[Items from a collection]
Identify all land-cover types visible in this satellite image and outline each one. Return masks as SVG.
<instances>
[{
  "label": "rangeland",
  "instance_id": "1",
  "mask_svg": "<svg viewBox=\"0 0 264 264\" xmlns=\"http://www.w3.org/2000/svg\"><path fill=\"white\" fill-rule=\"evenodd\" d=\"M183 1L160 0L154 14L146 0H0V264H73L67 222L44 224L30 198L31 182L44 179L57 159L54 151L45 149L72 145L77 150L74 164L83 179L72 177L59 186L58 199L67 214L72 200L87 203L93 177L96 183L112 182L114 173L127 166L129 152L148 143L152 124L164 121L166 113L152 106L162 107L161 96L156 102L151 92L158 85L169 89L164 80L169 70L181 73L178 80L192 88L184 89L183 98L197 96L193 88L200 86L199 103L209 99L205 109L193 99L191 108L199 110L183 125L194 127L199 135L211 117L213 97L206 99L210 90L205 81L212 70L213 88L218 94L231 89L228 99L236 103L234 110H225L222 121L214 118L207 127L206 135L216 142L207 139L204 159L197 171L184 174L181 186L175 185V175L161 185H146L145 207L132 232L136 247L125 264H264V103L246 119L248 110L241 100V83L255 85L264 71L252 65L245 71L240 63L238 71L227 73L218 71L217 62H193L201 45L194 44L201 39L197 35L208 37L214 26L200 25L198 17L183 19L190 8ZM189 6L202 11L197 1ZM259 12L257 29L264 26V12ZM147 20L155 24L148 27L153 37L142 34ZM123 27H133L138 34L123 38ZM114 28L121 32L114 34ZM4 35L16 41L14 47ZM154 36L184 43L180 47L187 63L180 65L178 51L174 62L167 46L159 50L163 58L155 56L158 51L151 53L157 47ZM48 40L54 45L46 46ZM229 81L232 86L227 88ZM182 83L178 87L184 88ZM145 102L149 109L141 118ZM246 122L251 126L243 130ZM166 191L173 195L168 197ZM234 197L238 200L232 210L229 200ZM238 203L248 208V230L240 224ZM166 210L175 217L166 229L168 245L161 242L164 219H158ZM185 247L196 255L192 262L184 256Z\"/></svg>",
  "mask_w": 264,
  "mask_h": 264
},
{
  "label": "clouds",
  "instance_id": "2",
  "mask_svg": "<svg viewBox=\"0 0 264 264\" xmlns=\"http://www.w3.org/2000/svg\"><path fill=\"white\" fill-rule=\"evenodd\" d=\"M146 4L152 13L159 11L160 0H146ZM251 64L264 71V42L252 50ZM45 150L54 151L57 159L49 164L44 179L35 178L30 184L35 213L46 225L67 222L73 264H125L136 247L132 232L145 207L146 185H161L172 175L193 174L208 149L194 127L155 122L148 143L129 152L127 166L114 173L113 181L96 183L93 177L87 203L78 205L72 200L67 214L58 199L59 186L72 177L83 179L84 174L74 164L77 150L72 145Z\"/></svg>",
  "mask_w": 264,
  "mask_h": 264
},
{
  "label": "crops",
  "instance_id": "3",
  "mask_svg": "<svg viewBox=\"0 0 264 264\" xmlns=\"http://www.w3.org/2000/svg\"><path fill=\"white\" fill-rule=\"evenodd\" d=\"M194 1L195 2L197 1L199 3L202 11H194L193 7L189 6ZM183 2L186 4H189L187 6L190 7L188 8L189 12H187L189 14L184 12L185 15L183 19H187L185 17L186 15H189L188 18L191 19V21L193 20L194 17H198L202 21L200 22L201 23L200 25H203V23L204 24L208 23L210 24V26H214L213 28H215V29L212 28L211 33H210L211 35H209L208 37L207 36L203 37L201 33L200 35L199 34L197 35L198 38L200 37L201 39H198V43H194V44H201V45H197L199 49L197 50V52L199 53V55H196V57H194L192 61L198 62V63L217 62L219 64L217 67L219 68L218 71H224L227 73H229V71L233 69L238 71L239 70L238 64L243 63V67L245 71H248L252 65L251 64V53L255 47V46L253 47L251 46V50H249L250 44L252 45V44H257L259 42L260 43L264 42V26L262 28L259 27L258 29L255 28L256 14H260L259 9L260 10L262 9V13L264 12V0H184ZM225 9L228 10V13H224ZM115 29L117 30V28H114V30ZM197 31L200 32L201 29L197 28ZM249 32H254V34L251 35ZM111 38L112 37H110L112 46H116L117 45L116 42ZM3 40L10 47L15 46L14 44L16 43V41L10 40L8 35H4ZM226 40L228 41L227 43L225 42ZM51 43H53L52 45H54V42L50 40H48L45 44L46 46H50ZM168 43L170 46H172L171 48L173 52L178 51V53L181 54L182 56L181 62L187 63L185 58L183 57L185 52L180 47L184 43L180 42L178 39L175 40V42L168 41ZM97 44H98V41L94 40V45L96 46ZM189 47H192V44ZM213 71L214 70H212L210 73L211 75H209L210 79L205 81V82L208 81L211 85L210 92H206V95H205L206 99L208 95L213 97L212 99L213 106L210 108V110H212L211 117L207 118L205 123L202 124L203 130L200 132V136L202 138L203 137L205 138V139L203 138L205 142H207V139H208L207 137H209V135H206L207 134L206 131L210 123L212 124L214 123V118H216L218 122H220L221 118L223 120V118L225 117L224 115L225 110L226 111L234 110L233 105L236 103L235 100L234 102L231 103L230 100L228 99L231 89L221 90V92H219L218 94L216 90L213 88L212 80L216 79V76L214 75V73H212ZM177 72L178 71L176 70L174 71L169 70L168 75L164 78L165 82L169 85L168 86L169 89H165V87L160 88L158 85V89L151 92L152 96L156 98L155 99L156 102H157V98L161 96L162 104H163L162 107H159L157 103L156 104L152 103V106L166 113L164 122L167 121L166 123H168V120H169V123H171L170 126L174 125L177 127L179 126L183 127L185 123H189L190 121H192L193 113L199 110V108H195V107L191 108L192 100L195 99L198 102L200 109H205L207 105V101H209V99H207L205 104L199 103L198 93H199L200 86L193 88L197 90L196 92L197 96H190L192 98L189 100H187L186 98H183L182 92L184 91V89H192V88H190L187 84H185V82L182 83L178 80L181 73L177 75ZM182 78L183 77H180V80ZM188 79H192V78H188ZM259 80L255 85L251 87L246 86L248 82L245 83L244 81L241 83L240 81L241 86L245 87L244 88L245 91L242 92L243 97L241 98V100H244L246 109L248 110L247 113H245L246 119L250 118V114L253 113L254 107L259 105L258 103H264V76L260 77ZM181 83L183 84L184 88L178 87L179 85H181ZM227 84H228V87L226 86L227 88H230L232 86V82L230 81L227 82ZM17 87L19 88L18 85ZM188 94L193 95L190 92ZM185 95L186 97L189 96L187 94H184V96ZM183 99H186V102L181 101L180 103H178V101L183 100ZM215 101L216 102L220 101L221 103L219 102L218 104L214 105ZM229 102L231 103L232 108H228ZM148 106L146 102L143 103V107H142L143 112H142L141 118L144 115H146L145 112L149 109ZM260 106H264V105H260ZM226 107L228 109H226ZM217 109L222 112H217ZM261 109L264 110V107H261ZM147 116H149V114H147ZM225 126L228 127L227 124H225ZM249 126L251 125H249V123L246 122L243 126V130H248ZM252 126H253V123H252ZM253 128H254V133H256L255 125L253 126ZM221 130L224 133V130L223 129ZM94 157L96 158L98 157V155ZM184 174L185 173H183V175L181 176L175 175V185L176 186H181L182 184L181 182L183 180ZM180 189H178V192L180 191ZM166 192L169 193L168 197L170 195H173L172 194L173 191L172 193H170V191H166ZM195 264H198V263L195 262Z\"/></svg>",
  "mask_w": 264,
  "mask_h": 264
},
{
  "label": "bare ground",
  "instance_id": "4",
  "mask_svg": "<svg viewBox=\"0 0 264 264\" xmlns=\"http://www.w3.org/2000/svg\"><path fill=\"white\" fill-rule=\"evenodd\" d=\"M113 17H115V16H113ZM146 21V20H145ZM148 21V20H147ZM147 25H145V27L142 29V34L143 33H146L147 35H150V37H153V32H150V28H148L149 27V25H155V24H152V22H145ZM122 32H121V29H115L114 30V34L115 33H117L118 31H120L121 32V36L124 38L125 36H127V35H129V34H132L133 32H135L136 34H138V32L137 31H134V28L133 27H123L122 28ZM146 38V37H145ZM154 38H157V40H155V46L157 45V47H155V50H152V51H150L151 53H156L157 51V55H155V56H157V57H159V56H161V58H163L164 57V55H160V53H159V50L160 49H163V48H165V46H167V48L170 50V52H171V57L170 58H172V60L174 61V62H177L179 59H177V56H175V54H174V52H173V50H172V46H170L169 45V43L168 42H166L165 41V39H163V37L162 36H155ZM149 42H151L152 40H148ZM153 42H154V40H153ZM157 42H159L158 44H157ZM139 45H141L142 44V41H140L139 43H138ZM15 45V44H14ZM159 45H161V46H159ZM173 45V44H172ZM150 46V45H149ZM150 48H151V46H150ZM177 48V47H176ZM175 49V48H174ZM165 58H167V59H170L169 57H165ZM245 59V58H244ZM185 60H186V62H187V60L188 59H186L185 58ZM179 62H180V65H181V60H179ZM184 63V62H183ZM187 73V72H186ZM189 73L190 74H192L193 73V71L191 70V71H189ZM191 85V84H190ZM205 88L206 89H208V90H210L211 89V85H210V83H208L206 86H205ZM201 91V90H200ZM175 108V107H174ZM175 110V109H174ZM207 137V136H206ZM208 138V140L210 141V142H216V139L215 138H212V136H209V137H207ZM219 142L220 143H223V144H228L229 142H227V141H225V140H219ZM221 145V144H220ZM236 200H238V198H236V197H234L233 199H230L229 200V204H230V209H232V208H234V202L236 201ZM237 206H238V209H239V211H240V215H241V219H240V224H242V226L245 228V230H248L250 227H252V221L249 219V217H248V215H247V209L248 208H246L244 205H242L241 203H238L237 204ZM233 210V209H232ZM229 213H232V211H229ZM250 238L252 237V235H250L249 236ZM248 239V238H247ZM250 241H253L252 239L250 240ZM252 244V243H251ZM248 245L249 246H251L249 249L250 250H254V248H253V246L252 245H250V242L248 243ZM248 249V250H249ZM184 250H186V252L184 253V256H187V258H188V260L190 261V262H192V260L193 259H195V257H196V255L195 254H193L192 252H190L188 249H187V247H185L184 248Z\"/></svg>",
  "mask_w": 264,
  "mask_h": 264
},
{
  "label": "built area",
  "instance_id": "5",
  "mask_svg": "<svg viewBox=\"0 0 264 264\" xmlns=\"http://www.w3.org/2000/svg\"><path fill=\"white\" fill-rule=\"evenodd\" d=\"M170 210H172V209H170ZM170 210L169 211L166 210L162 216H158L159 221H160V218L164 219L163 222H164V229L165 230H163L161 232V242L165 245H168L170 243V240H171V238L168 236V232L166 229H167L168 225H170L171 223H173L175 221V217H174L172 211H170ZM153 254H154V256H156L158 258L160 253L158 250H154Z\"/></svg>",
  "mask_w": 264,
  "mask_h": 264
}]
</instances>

### What is being asked:
Please return every line of the items above that contains the string "label".

### Answer for this exercise:
  "label": "rangeland",
  "label": "clouds",
  "label": "crops",
  "label": "bare ground",
  "label": "built area",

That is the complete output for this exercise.